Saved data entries
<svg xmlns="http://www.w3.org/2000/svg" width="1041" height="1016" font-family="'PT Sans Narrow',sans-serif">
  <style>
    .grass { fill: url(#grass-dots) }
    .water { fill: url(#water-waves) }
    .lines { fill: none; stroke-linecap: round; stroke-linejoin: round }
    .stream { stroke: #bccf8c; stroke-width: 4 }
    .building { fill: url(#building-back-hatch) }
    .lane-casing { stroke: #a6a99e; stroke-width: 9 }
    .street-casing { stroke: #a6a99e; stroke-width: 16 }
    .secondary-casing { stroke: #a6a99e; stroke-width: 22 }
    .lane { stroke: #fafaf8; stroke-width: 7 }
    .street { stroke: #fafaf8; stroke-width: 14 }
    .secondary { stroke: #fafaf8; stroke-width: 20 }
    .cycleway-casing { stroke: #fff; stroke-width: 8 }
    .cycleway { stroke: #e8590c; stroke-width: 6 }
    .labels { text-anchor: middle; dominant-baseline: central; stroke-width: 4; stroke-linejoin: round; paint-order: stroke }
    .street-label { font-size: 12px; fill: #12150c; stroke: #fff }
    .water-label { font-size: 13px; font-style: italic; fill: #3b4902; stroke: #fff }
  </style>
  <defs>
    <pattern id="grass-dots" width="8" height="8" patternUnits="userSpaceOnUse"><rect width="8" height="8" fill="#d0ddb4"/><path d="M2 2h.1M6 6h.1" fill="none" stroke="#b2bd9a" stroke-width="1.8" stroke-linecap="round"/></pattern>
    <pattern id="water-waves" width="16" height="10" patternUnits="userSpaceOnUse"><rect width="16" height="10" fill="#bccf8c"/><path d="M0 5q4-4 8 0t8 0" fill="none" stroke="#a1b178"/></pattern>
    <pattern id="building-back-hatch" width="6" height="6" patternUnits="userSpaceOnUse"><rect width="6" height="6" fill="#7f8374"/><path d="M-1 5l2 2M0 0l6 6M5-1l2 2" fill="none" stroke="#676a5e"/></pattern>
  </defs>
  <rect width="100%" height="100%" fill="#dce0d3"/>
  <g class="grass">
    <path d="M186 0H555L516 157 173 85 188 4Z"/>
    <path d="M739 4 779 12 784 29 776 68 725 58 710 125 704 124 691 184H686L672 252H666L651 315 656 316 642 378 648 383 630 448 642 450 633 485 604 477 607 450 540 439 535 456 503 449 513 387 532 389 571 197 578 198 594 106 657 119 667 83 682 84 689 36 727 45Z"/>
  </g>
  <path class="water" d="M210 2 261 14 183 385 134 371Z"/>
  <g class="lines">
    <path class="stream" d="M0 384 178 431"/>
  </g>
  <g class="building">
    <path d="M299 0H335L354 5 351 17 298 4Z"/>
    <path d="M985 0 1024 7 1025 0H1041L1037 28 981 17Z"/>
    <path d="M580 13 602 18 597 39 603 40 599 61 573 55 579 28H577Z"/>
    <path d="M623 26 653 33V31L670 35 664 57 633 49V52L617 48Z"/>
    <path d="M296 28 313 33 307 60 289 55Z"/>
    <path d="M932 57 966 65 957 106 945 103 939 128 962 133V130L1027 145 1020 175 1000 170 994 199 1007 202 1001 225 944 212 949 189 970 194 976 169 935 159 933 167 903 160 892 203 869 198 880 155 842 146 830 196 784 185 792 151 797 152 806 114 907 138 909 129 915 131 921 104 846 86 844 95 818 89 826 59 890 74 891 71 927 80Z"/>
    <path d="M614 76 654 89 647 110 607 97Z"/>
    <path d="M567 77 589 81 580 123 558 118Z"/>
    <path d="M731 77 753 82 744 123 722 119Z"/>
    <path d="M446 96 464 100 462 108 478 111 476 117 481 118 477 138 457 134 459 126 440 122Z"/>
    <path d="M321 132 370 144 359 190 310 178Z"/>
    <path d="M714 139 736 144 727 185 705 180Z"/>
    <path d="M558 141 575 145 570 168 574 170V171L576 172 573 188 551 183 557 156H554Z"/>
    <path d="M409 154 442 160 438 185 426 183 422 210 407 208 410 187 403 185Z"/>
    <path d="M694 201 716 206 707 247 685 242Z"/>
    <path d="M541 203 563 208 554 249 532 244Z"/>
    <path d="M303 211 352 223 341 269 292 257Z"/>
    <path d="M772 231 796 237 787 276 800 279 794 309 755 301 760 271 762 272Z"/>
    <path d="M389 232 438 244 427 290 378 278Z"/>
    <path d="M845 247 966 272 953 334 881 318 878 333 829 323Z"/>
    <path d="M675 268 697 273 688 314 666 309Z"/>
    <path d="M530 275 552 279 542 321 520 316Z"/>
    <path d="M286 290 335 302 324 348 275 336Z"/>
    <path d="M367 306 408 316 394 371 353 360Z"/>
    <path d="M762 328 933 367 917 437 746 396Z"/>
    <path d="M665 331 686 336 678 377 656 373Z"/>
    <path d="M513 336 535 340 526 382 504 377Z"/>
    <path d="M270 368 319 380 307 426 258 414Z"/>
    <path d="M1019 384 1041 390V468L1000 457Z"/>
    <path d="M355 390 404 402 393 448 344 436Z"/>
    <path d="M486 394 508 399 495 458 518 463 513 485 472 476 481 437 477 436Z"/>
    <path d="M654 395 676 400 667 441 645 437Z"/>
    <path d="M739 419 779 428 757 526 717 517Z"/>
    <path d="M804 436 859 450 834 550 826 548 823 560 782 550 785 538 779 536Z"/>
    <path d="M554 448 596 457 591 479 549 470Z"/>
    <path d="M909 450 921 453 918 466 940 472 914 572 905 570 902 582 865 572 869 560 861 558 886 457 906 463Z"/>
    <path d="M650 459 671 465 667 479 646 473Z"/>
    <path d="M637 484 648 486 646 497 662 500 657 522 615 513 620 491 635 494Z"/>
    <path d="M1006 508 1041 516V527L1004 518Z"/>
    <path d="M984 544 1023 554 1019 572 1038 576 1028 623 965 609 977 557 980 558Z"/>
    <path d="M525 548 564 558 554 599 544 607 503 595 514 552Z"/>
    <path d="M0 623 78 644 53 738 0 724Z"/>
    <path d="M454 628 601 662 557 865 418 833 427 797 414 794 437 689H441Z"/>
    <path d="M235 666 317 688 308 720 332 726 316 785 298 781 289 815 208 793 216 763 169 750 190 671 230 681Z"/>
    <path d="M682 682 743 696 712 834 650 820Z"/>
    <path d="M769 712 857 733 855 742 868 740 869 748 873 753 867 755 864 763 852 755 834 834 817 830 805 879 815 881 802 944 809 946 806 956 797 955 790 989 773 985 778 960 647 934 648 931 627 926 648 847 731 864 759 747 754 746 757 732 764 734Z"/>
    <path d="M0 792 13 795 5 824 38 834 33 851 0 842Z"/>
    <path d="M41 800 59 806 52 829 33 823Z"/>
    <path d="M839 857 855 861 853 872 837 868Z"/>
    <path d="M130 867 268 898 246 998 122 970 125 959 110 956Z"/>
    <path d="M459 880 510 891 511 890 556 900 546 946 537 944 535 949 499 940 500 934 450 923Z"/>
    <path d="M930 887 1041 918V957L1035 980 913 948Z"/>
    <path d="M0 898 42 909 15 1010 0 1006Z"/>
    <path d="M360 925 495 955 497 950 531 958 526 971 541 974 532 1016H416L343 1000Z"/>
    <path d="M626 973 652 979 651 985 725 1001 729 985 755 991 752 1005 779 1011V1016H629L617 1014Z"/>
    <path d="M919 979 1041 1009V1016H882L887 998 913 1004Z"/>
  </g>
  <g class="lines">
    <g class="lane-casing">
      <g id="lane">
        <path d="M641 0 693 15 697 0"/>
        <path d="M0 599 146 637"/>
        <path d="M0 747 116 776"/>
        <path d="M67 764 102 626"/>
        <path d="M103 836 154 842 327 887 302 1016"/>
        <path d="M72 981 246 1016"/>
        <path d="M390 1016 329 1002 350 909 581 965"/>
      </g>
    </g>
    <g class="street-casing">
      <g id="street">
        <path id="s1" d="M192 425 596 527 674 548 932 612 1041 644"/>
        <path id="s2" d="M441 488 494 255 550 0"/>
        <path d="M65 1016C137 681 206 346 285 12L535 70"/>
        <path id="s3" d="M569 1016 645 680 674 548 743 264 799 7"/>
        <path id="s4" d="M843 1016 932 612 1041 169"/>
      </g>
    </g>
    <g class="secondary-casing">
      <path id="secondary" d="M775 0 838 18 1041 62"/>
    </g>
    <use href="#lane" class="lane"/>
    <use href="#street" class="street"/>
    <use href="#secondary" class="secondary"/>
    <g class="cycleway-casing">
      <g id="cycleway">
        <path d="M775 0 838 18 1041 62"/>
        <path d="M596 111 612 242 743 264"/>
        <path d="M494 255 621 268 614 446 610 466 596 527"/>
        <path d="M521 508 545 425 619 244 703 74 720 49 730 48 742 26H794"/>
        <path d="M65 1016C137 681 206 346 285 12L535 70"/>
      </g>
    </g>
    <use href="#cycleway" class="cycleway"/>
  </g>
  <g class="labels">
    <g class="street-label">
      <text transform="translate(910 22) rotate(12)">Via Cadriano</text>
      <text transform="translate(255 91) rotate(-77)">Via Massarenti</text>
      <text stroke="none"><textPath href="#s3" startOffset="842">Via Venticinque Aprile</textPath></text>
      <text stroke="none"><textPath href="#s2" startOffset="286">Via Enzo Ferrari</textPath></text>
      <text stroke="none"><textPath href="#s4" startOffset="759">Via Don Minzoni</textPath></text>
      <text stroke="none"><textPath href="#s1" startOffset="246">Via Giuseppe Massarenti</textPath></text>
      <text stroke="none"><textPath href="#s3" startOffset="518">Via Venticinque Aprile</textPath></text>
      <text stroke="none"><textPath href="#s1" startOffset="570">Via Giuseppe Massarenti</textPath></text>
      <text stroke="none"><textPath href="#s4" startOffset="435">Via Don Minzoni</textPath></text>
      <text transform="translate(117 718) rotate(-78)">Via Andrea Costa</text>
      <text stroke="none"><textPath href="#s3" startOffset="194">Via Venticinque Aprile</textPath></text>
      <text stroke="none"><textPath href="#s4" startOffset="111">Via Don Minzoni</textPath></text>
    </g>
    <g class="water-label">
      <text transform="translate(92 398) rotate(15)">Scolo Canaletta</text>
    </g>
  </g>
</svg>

* _PROBLEM DETAILS_
Your answer should consist solely of the lines above from the line with "#a6a99e; stroke-width: 9" to the line with "#fafaf8; stroke-width: 7", both included, reproduced exactly.

* _YOUR RESPONSE_
    .lane-casing { stroke: #a6a99e; stroke-width: 9 }
    .street-casing { stroke: #a6a99e; stroke-width: 16 }
    .secondary-casing { stroke: #a6a99e; stroke-width: 22 }
    .lane { stroke: #fafaf8; stroke-width: 7 }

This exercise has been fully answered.